The graph basically summarizes it all. You can only hike margins so far, and then if money is still free (i.e. 0% or in the case of the USA negative real interest rates) you get inflation. That extra money cannot be put to productive use. It is being printed to make up for the money speculated – not invested – in housing, which is now non-existent and incidentally did not provide real sustainable economic growth (also incidentally the consequence of Wall Street bailout 1.0 following the .com crash of 2001 which led to a decade of dollar debauchment while real wages remained stagnant forcing regular Americans to leverage up without really even understanding what that was). The S&P home builders index over the last 2 years, or the forecast for housing prices in the USA paint a grim picture.
On the flip side, Bill Gross is short treasuries which to me indicates one of two things, he believes a default or ‘haircut’ is necessary, or he is betting that interest rates will rise.

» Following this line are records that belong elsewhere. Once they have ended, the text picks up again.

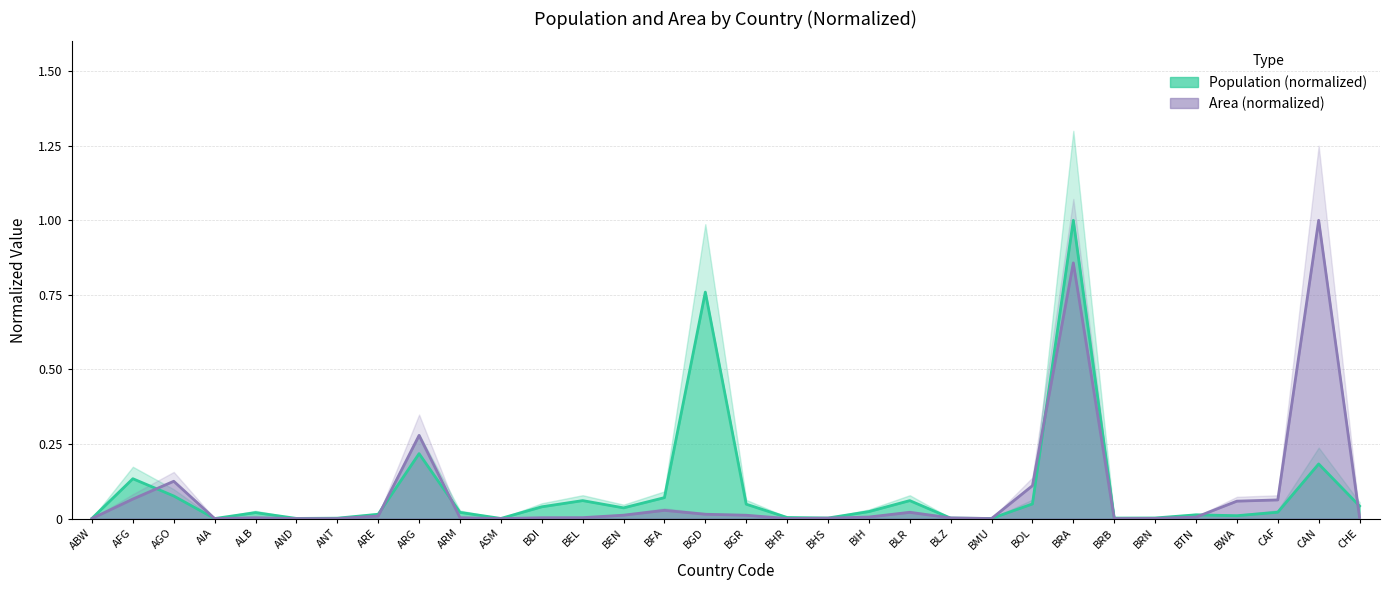

True or false: Population has more than 0 points higher than both neighbors.

True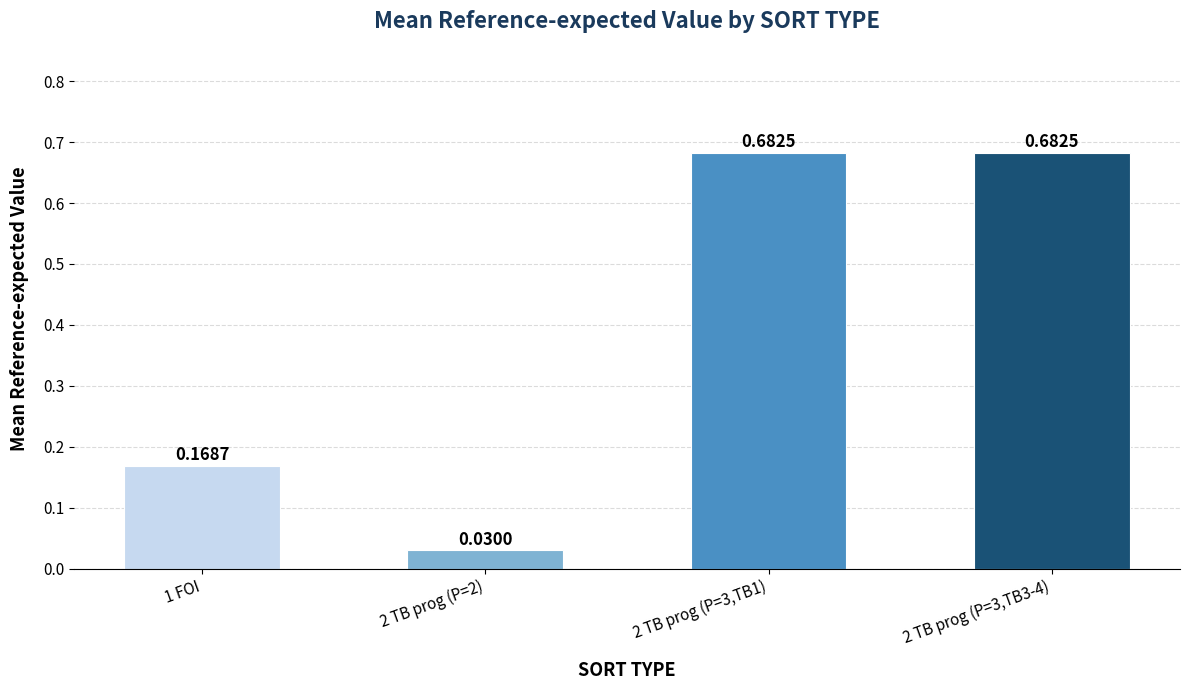

Between 2 TB prog (P=3,TB1) and 2 TB prog (P=2), which is larger?

2 TB prog (P=3,TB1)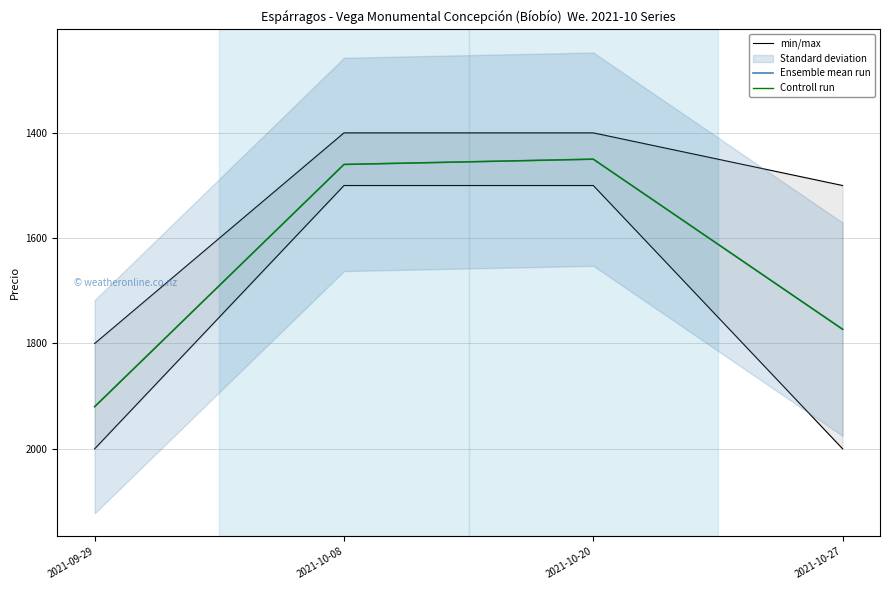

What is the smallest value displayed?

1400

Neither of these options will do anything good for the US economy in the SHORT TERM (i.e. the next 5-10 years) as the entire system is one giant ponzi scheme inflated with future taxpayer dollars conjured out of thin air. Some of you have prudently diversified from worthless dollars into gold, or preferably real estate. However if you think that the American government won’t just take your gold, you have another thing coming, as they have before. I suggest you store it in Singapore – you know – the places that have no problem telling America to fuck off, or risk losing that shit when push comes to shove.
Please understand that it is a house of cards, and to preserve that status quo, those in power will crush you, or anyone else as ruthlessly as they did those long commodities in recent weeks. The problem with fighting the markets, is in the end they always win.